ЧТО СДЕЛАТЬ
Перепишите целиком, ничего не меняя, текст о современном искусстве и его аудитории.

ФРАГМЕНТ СТРАНИЦЫ
П.Л.С.: На мой взгляд, чтобы действительно приблизиться к этой цели, нужно с большей решительностью и изобретательностью обращаться к той потенциальной аудитории современного искусства, которая по тем или иным причинам остается пока за дверью. Конечно, сегодня ситуация уже не та, что несколько лет назад, когда люди воспринимали современное искусство как нечто инородное, как причуду высоколобых интеллектуалов. Сейчас даже СМИ наконец обратили внимание на современное искусство и все активнее за ним следят. Правда, скорее печатные, чем телевидение, а что касается электронных СМИ, то с ними все обстоит совершенно иначе. Но в многотиражные издания попадает в первую очередь светский аспект искусства: пафос значимых мероприятий, международный гламур — примерно то же, что и в мире моды. Cейчас действительно не хватает понимания современного искусства как некоего опыта, позволяющего лучше и глубже понять мир, в котором мы живем, совершить работу интерпретации — тяжелую, неприятную, но иногда удивительным образом позволяющую осознать, почему то, что нас окружает, устроено именно так, а не иначе. Образовательные отделы наших музеев проводят блестящую и творческую работу, только вот обращена она к крайне незначительной части публики. Вот, на мой взгляд, основная задача, которая сейчас стоит перед нами: сделать так, чтобы активный опыт причастности к художественной деятельности получило гораздо большее число людей из разных слоев общества. Цель — распространить и укрепить в обществе осознание потребности в современном искусстве — а значит, и необходимости поддерживать его надлежащим образом. Что ты об этом думаешь?

[Данные из коллекции]

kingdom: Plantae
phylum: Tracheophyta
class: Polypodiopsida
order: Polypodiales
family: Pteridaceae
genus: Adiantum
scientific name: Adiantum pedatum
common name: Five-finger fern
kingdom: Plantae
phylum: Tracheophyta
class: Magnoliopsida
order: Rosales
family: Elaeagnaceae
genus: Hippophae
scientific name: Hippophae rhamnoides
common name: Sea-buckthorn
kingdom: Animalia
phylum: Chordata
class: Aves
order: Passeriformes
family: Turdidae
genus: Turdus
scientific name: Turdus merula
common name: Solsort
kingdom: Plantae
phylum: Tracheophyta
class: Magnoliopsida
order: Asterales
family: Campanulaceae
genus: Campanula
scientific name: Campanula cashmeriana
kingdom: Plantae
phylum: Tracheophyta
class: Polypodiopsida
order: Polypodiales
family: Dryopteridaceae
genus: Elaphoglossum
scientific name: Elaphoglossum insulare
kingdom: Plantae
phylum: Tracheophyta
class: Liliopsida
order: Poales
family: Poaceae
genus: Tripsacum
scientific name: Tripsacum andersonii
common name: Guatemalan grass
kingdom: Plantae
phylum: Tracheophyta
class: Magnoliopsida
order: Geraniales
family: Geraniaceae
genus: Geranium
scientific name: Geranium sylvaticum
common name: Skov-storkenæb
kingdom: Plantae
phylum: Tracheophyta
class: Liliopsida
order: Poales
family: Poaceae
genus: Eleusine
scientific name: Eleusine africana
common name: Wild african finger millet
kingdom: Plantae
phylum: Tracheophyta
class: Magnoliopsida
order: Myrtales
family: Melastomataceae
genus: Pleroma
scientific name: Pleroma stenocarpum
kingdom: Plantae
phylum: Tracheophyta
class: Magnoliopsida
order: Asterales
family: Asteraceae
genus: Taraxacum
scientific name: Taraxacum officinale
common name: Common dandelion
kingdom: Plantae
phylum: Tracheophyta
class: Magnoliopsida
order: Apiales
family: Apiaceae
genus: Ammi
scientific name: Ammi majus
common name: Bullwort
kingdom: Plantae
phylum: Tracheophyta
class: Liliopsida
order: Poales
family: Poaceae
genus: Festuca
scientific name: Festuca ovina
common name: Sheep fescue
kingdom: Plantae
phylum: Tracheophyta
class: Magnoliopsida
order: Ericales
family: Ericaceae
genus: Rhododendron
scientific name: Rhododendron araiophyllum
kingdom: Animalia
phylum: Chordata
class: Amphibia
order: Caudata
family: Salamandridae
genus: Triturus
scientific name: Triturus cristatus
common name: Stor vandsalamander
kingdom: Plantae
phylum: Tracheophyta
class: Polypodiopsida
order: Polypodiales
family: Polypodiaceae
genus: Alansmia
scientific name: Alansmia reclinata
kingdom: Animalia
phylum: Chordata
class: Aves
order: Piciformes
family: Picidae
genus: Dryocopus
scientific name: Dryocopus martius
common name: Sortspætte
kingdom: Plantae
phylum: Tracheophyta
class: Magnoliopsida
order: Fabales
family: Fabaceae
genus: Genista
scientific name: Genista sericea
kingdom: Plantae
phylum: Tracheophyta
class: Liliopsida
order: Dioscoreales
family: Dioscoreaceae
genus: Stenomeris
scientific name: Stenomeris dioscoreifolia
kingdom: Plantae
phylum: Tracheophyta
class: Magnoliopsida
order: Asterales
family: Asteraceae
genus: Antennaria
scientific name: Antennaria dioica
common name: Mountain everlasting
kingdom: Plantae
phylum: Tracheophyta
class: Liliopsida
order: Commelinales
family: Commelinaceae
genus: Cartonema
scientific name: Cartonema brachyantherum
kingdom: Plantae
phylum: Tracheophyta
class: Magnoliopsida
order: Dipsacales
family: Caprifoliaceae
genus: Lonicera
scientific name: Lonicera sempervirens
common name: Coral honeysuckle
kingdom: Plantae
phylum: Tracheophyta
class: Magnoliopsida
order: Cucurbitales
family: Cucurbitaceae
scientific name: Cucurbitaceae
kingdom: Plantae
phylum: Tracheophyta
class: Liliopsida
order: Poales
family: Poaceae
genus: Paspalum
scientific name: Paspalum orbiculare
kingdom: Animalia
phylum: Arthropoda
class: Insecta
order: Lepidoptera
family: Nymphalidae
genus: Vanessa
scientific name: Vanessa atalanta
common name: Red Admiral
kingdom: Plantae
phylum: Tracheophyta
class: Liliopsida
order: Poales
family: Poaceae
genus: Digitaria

ПРАВИЛЬНЫЙ ОТВЕТ
П.Л.С.: На мой взгляд, чтобы действительно приблизиться к этой цели, нужно с большей решительностью и изобретательностью обращаться к той потенциальной аудитории современного искусства, которая по тем или иным причинам остается пока за дверью. Конечно, сегодня ситуация уже не та, что несколько лет назад, когда люди воспринимали современное искусство как нечто инородное, как причуду высоколобых интеллектуалов. Сейчас даже СМИ наконец обратили внимание на современное искусство и все активнее за ним следят. Правда, скорее печатные, чем телевидение, а что касается электронных СМИ, то с ними все обстоит совершенно иначе. Но в многотиражные издания попадает в первую очередь светский аспект искусства: пафос значимых мероприятий, международный гламур — примерно то же, что и в мире моды. Cейчас действительно не хватает понимания современного искусства как некоего опыта, позволяющего лучше и глубже понять мир, в котором мы живем, совершить работу интерпретации — тяжелую, неприятную, но иногда удивительным образом позволяющую осознать, почему то, что нас окружает, устроено именно так, а не иначе. Образовательные отделы наших музеев проводят блестящую и творческую работу, только вот обращена она к крайне незначительной части публики. Вот, на мой взгляд, основная задача, которая сейчас стоит перед нами: сделать так, чтобы активный опыт причастности к художественной деятельности получило гораздо большее число людей из разных слоев общества. Цель — распространить и укрепить в обществе осознание потребности в современном искусстве — а значит, и необходимости поддерживать его надлежащим образом. Что ты об этом думаешь?